Thursday, June 9, 2011

So you're thinking about doing a genealogical DNA test...

This is my latest installment of my collection of posts related to FTDNA's FamilyFinder test.

I've received several questions over the past few weeks about doing autosomal DNA tests, and one of the most common is: Which test is better - FamilyFinder or 23andMe??

Unfortunately the answer is not that simple.  My honest advice is that doing both is likely your best option, though I understand the costs involved with going through two separate tests (especially if you are having your mother tested as well).

So I'm going to break down both tests and leave the actual decisions to you.

Both tests use similar platforms, Illumina (but slightly different microarrays), to test and analyze DNA so there is little concern that the results and the accuracy of one is better than the other.  However, beyond that they take very different paths.
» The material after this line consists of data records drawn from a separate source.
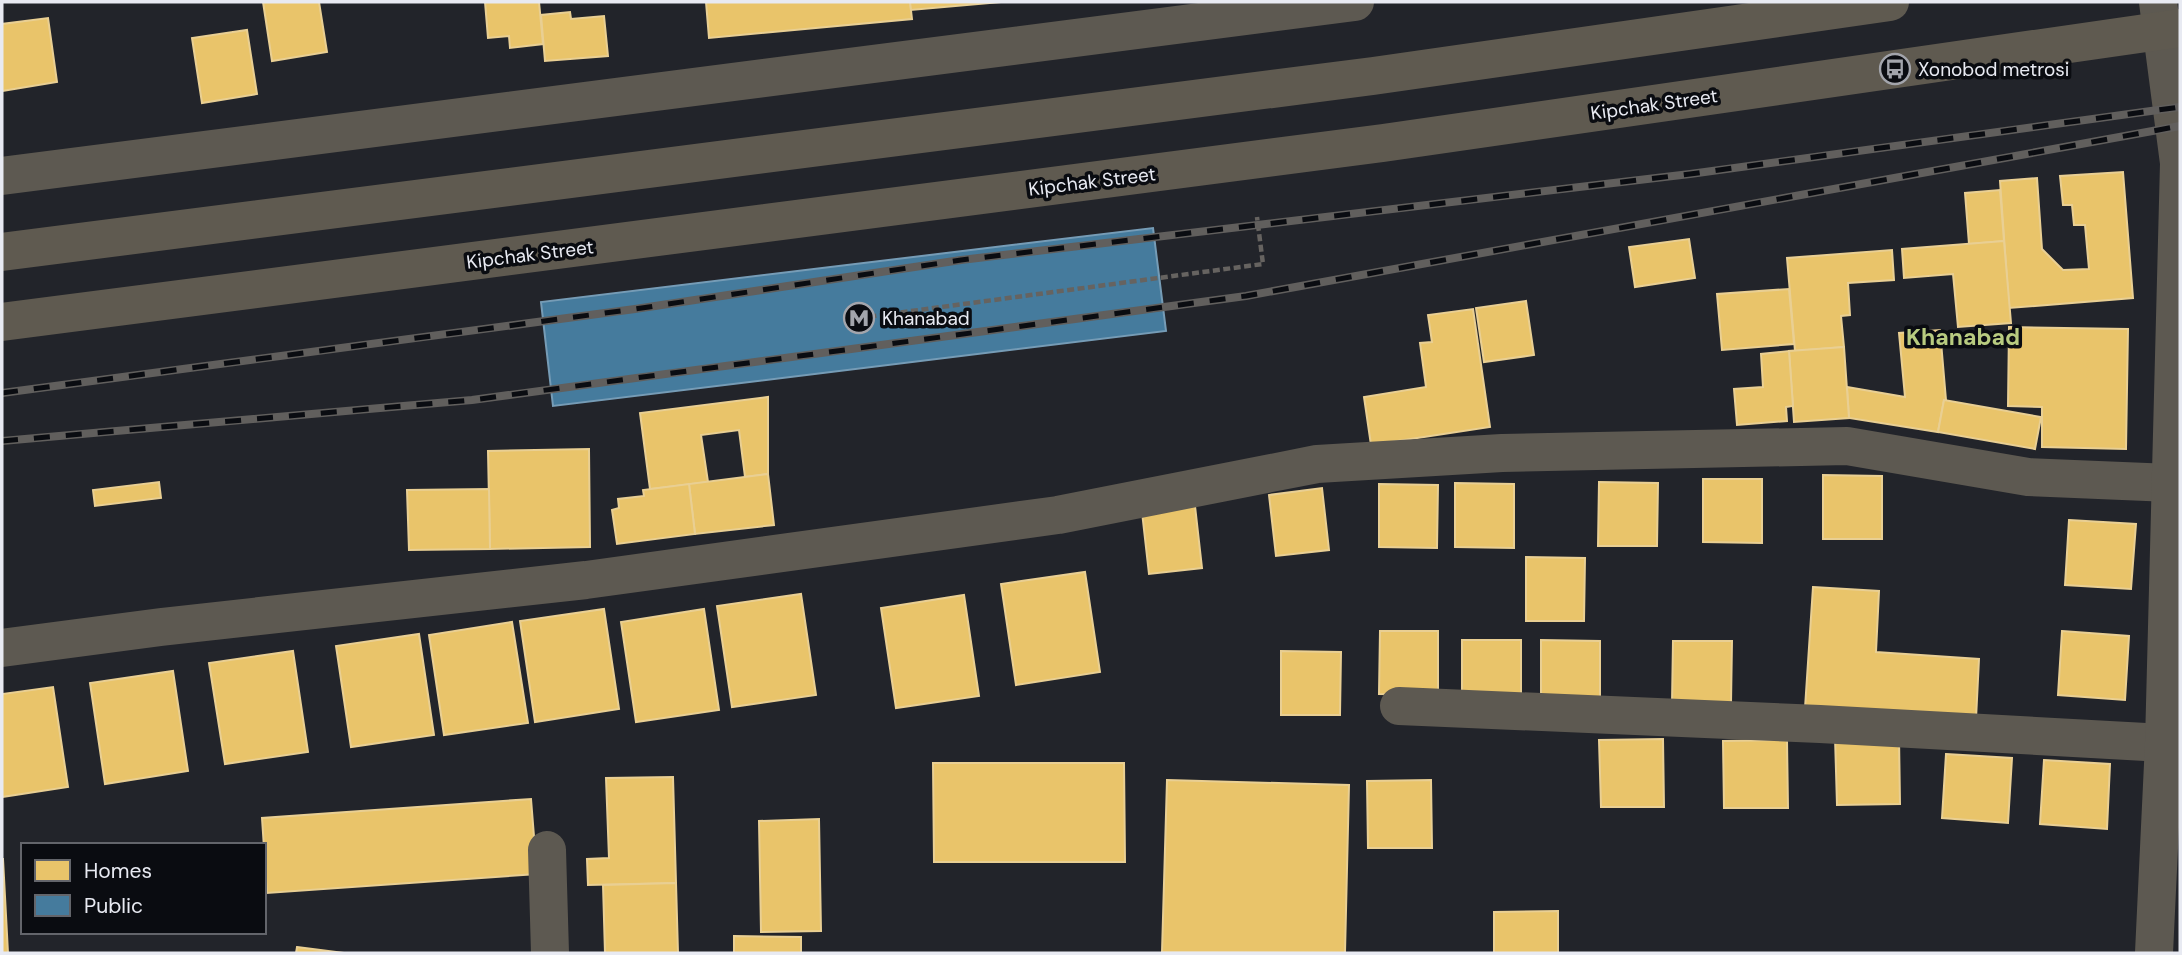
<svg xmlns="http://www.w3.org/2000/svg" width="2182" height="955" font-family="'DM Sans',sans-serif">
<style>
.homes{fill:#e9c46a;stroke:#e9cf93;stroke-width:2}
.public{fill:#457b9d;stroke:#769cb6;stroke-width:2}
.lines{fill:none;stroke-linecap:round;stroke-linejoin:round}
.path{stroke:#666360;stroke-width:4.5;stroke-dasharray:7 3.5;stroke-linecap:butt}
.minor{stroke:#5d5951;stroke-width:38}
.major{stroke:#5f5a50;stroke-width:38}
.rail-casing{stroke:#615f5d;stroke-width:8}
.rail{stroke:#0a0c11;stroke-width:5;stroke-dasharray:16;stroke-linecap:butt}
.labels{text-anchor:middle;stroke-width:7;stroke-linejoin:round;paint-order:stroke}
.poi-label{font-size:19px;fill:#e8eaf2;stroke:#0a0c11;text-anchor:start}
.street-label{font-size:19px;fill:#e8eaf2;stroke:#0a0c11}
.quarter-label{font-size:23px;font-weight:bold;fill:#b8cb80;stroke:#0a0c11}
</style>
<rect width="100%" height="100%" fill="#22242a"/>
<g class="homes">
<polygon points="263,2 319,2 327,52 272,61"/>
<polygon points="485,2 539,2 543,44 510,48 509,36 488,38"/>
<polygon points="706,2 910,2 912,19 709,38"/>
<polygon points="910,2 1001,2 911,10"/>
<polygon points="570,12 571,19 604,16 608,56 545,61 541,15"/>
<polygon points="48,18 57,82 2,91 2,24"/>
<polygon points="247,30 257,94 202,103 192,38"/>
<polygon points="2123,172 2133,298 2009,308 2000,181 2037,178 2042,249 2063,270 2089,269 2085,225 2074,225 2072,205 2063,205 2060,176"/>
<polygon points="2000,190 2004,241 1969,244 1965,193"/>
<polygon points="1689,239 1695,278 1635,287 1629,247"/>
<polygon points="2004,241 2011,323 1958,327 1953,274 1904,278 1902,249"/>
<polygon points="1892,250 1894,280 1848,283 1850,315 1841,316 1844,347 1795,351 1787,258"/>
<polygon points="1789,289 1794,344 1722,350 1717,294"/>
<polygon points="1526,301 1534,355 1484,362 1476,308"/>
<polygon points="1473,309 1490,427 1371,445 1364,397 1426,387 1420,343 1432,342 1428,315"/>
<polygon points="2009,327 2128,329 2126,449 2042,447 2042,407 2008,406"/>
<polygon points="1940,330 1946,400 1944,400 1938,432 1849,418 1847,387 1905,397 1899,333"/>
<polygon points="1844,347 1849,418 1794,422 1789,351"/>
<polygon points="1789,351 1793,406 1786,407 1787,421 1737,425 1734,389 1763,387 1761,354"/>
<polygon points="768,397 768,474 745,477 739,430 701,435 708,482 650,489 640,413"/>
<polygon points="1944,400 2041,417 2035,449 1938,432"/>
<polygon points="589,449 590,547 490,549 488,451"/>
<polygon points="768,474 774,525 695,534 689,484"/>
<polygon points="1823,475 1882,476 1882,539 1823,539"/>
<polygon points="1703,479 1762,479 1762,543 1703,542"/>
<polygon points="159,482 161,498 95,506 93,490"/>
<polygon points="1599,482 1658,483 1657,546 1598,546"/>
<polygon points="1455,483 1514,484 1514,548 1455,547"/>
<polygon points="689,484 695,534 617,544 612,510 619,508 618,499 644,496 643,490"/>
<polygon points="1379,484 1438,485 1437,548 1379,547"/>
<polygon points="1322,488 1329,550 1276,556 1269,495"/>
<polygon points="489,489 490,549 409,550 407,490"/>
<polygon points="1195,506 1202,568 1149,574 1142,512"/>
<polygon points="2069,520 2136,524 2131,589 2065,585"/>
<polygon points="1526,557 1585,558 1584,621 1526,621"/>
<polygon points="1085,572 1100,672 1016,685 1001,584"/>
<polygon points="1813,587 1879,591 1876,652 1979,659 1976,719 1805,708"/>
<polygon points="801,594 816,695 732,707 717,606"/>
<polygon points="964,595 979,696 896,708 881,608"/>
<polygon points="604,609 619,709 535,722 520,621"/>
<polygon points="704,609 719,710 636,722 621,622"/>
<polygon points="512,622 528,723 444,735 429,635"/>
<polygon points="1380,631 1438,631 1438,695 1379,694"/>
<polygon points="2062,631 2129,636 2125,700 2058,695"/>
<polygon points="419,634 434,735 351,747 336,646"/>
<polygon points="1462,640 1521,640 1521,704 1462,703"/>
<polygon points="1541,640 1600,641 1600,705 1541,704"/>
<polygon points="1673,641 1732,641 1731,704 1672,704"/>
<polygon points="293,651 308,752 225,764 209,663"/>
<polygon points="1281,651 1341,652 1340,715 1281,715"/>
<polygon points="173,671 188,771 105,784 90,683"/>
<polygon points="53,687 68,787 2,797 2,694"/>
<polygon points="1835,737 1899,737 1900,804 1837,805"/>
<polygon points="1663,739 1664,807 1601,807 1599,740"/>
<polygon points="1787,740 1788,808 1724,808 1723,741"/>
<polygon points="1946,754 2012,758 2008,823 1942,818"/>
<polygon points="2044,760 2110,764 2107,829 2040,824"/>
<polygon points="933,763 1124,763 1125,862 934,862"/>
<polygon points="673,777 676,883 588,885 587,859 609,858 606,778"/>
<polygon points="1167,780 1349,785 1345,953 1162,952"/>
<polygon points="1431,780 1432,848 1368,848 1367,781"/>
<polygon points="531,799 537,874 267,893 262,818"/>
<polygon points="819,819 821,931 761,932 759,821"/>
<polygon points="2,859 3,859 8,953 2,953"/>
<polygon points="676,883 678,953 605,953 603,885"/>
<polygon points="1558,911 1558,953 1494,953 1494,912"/>
<polygon points="734,936 801,937 801,953 734,953"/>
<polygon points="297,947 344,953 296,953"/>
</g>
<polygon class="public" points="1153,228 1166,331 553,406 541,302"/>
<g class="lines">
<polyline class="path" points="859,318 1263,264 1257,217"/>
<g class="minor">
<polyline points="2,176 1355,2"/>
<polyline points="2,648 161,627 586,580 1058,515 1317,464 1502,453 1847,446 2028,477 2171,483"/>
<polyline points="1399,706 1820,724 2164,743"/>
<polyline points="547,850 550,953"/>
<polyline points="2154,953 2164,743 2179,163 2158,2"/>
</g>
<g class="major">
<polyline points="2,252 1373,76 1890,2"/>
<polyline points="2,322 1383,143 2180,28"/>
</g>
<g class="rail-casing">
<g id="rail">
<polyline points="2,393 635,309 961,260 1690,174 2180,107"/>
<polyline points="2,441 472,400 1246,296 2180,126"/>
</g>
</g>
<use href="#rail" class="rail"/>
</g>
<defs>
<g id="bus-ring" transform="scale(1.575)"><circle r="9.5" fill="#0a0c11" stroke="#a3a5ac" stroke-width="1.5"/><path d="M-5-6H5V4H4V6H2V4H-2V6H-4V4H-5ZM-3.5-4V0h7V-4ZM-3.5 1.2v1.5H-2V1.2ZM2 1.2v1.5H3.5V1.2Z" fill="#a3a5ac"/></g>
<g id="metro-ring" transform="scale(1.575)"><circle r="9.5" fill="#0a0c11" stroke="#a3a5ac" stroke-width="1.5"/><path d="M-5.5 5V-5H-3L0 0L3-5H5.5V5H3V-.5L0 4L-3-.5V5Z" fill="#a3a5ac"/></g>
</defs>
<g fill-rule="evenodd">
<use href="#bus-ring" x="1895" y="69"/>
<use href="#metro-ring" x="859" y="318"/>
</g>
<g class="labels">
<g class="poi-label">
<text x="1918" y="76">Xonobod metrosi</text>
<text x="882" y="325">Khanabad</text>
</g>
<g class="street-label">
<text transform="translate(1654 104) rotate(-8)" y="7">Kipchak Street</text>
<text transform="translate(1092 181) rotate(-7)" y="7">Kipchak Street</text>
<text transform="translate(530 254) rotate(-7)" y="7">Kipchak Street</text>
</g>
<g class="quarter-label">
<text x="1963" y="345">Khanabad</text>
</g>
</g>
<rect width="2182" height="955" fill="none" stroke="#e8eaf2" stroke-width="7"/>
<rect x="21" y="843" width="245" height="91" fill="#0a0c11" stroke="#63656b" stroke-width="2"/>
<rect x="35" y="860" width="35" height="21" fill="#e9c46a" stroke="#63656b" stroke-width="2"/>
<text x="84" y="878" font-size="21" fill="#e8eaf2">Homes</text>
<rect x="35" y="895" width="35" height="21" fill="#457b9d" stroke="#63656b" stroke-width="2"/>
<text x="84" y="913" font-size="21" fill="#e8eaf2">Public</text>
</svg>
FamilyFinder (by Family Tree DNA)
  • FF test is designed specifically to find relatives on all lines
  • Designed for the genealogical community
  • Database size: ~10,000
  • FTDNA tests both autosomal and Y-STR (for males) providing more insight into paternal side
  • All matches have signed the waiver to set their information to "public" for their matches
  • Ancestral surnames and GEDCOMs (family trees) of matches are displayed
  • Email addresses of matches are displayed
  • Matches are much much more willing to respond to contact
  • Much higher threshold of shared DNA before a "match" is acknowledged, thus better (closer) matches
  • Population Finder feature is only in beta version so it's very sketchy in identifying actual ethnic makeup correctly
  • Created a new algorithm to compensate for the high number of intermarriage in the Ashkenazi population

RelativeFinder (by 23andMe)
  • RelativeFinder is only one aspect of the 23andMe test
  • Designed not just for genealogy, but also individuals seeking medical information
  • Database size: ~ 80,000 to 90,000
  • Does not test Y-STR or mtDNA -- however for DC adults, health information is very valuable
  • Ancestral surnames are hidden unless the person clicks public option within their online 23andMe profile
  • Must contact matches through 23andMe's private messaging system - no email addresses provided
  • Only allowed to contact 5 new matches a day through the private messaging system
  • Matches are much less willing to be contacted - many only do the test for health information
  • Ancestry Finder is a much stronger program to identify "deep-clade ancestry"
  • Acknowledged skewed results for those with Ashkenazi ancestry, but has not yet tried to create a new algorithm to accurately determine cousinship

Bottom line: 
FamilyTreeDNA's FF test has a significantly smaller database so the chances of getting a close or immediate relative are smaller, but the matches you have will be more willing to respond.  And those that don't you still have their name and if they listed ancestral surnames/locations (this can be helpful, as many non-responders still have their family trees public on

23andMe's RF test has a significantly larger database (especially including many more Europeans), so the chances of getting a close or immediate match are better, but those matches are going to be in general less likely to respond.  And since their names and ancestral surnames are hidden there is little chance of getting information from non-responders.